Afortunadamente un prontuario delictivo no puede explicar todas las actitudes que un hombre llega a asumir en su vida. Presentar a Villar Mendoza solo como un marido colérico que golpeaba a su esposa no aclara entonces por qué se dejó morir sin probar alimentos. Acusarlo de preso común pretende reforzar esa idea tan maniquea de que en Cuba no hay personas decentes, patriotas y respetuosas de las leyes que además estén en contra del Gobierno. De ahí la catarata de insultos que ha llovido sobre la memoria del fallecido y el interés oficial de hacer pasar su activismo cívico como una forma de “limpiar” algún historial delictivo.

Un reciente editorial del periódico Granma llega a asegurar que tampoco existió la huelga de hambre. No explica, sin embargo, cómo alguien de 31 años se deterioró tan rápidamente en dos meses de encierro hasta el punto de morir en un hospital por “fallo multiorgánico”. Existe además el testimonio de familiares y amigos que visitaron a Villar Mendoza en la cárcel para convencerlo de que volviera a comer, pero sin lograr que él dejara de repetir “¡Libertad o muerte!” Como desmentido a la versión oficial, aparecen también los innumerables reportes del ayuno que desde mediados de diciembre aparecieron en medios noticiosos del exilio y en las cuentas de Twitter de activistas locales. Internet muestra lo que la prensa cubana esconde.

Según la declaración de Maritza Pelegrino, su esposo dejó de alimentarse el propio 24 de noviembre cuando fue condenado a cuatro años de privación de libertad. Interrumpió la huelga el 23 de diciembre porque sus carceleros le hicieron creer que estaría en la lista de los presos indultados por el general Raúl Castro. Pero regresó a la inanición seis días después, al comprobar que todas aquellas promesas eran simples mentiras, sucios ardides. Amarrado y desnudo lo pusieron entonces en la celda de castigo, donde contrajo la neumonía que lo mataría. Llegó al hospital el 13 de enero y los doctores advirtieron a la familia que solo un milagro podría salvarlo. Menos de una semana después ya no respiraba.

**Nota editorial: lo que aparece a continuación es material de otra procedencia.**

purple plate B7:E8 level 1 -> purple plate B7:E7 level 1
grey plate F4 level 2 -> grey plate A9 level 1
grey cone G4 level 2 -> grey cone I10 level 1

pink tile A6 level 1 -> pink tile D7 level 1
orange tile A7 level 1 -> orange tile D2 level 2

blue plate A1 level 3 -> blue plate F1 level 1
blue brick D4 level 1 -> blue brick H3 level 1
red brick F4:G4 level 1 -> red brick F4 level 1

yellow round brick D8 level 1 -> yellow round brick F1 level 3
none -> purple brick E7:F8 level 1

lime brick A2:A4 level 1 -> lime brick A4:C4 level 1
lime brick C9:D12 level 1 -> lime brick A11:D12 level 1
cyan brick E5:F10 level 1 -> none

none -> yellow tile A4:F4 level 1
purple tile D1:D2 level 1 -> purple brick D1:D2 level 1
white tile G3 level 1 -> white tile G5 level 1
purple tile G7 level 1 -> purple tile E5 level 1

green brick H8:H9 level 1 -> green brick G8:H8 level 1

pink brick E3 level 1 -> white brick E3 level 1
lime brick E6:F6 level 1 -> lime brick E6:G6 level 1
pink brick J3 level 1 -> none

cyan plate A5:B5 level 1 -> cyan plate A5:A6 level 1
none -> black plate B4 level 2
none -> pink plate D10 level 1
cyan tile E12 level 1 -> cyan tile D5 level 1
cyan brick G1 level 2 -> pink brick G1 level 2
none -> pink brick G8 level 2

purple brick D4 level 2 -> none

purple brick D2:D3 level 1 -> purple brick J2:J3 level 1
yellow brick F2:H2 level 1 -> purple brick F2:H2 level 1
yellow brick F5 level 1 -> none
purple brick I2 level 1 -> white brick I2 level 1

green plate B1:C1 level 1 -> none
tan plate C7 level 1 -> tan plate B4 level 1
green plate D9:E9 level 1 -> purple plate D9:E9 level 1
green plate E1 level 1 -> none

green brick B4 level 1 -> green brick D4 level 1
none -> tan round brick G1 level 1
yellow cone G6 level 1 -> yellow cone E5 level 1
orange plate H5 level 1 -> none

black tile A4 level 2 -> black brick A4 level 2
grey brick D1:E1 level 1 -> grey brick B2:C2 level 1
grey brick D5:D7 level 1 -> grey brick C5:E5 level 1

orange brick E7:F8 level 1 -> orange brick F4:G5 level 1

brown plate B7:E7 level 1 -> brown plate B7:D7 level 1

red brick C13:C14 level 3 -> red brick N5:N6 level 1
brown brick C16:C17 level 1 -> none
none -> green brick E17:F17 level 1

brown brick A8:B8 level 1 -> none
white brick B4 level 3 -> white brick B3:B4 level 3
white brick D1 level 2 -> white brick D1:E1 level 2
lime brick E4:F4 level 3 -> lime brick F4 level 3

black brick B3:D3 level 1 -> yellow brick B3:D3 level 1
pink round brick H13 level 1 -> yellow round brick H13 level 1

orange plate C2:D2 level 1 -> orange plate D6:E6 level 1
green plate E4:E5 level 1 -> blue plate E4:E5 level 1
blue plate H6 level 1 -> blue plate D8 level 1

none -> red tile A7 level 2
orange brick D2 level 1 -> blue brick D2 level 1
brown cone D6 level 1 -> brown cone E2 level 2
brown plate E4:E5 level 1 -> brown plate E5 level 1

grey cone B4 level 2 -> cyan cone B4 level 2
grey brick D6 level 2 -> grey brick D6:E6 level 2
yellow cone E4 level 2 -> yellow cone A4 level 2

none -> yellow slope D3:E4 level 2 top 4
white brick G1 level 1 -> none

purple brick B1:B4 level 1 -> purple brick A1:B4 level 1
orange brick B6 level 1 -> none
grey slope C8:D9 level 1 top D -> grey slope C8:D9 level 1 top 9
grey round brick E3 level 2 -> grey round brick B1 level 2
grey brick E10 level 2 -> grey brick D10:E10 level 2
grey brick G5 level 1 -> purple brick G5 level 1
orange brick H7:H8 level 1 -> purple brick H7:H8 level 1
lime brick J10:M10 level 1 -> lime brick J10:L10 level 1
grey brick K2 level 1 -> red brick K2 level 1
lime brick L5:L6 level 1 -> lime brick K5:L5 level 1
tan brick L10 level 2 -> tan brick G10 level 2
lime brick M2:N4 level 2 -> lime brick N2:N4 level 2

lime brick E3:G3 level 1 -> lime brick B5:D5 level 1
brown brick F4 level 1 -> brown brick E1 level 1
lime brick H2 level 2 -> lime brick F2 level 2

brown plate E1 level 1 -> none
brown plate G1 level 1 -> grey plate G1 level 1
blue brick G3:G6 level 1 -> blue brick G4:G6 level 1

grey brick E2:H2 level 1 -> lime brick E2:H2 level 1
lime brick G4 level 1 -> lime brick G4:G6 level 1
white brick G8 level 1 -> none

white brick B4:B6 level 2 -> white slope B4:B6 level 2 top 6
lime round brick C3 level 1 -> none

A Wilman Villar lo mató la tardía intervención médica y la negligencia de quienes debieron velar por él en la prisión. Acabó con su vida un sistema que ha cortado todos los caminos pacíficos, cívicos y electorales para que los ciudadanos influyan en el derrotero nacional. Lo convirtió en cadáver un aparato judicial plagado de irregularidades y de preferencias de corte ideológico, donde un opositor político es tenido por culpable de cualquier delito con pocas posibilidades de probar lo contrario. No fue solo la falta de comida o de agua la que provocó el triste desenlace del 19 de enero, sino el tener que usar el cuerpo como plaza pública de indignación, en una isla donde protestar está prohibido. Al morir, Wilman Villar Mendoza tenía dos hijas, de cinco y siete años. Su madre todavía no sabe cómo explicarles lo ocurrido.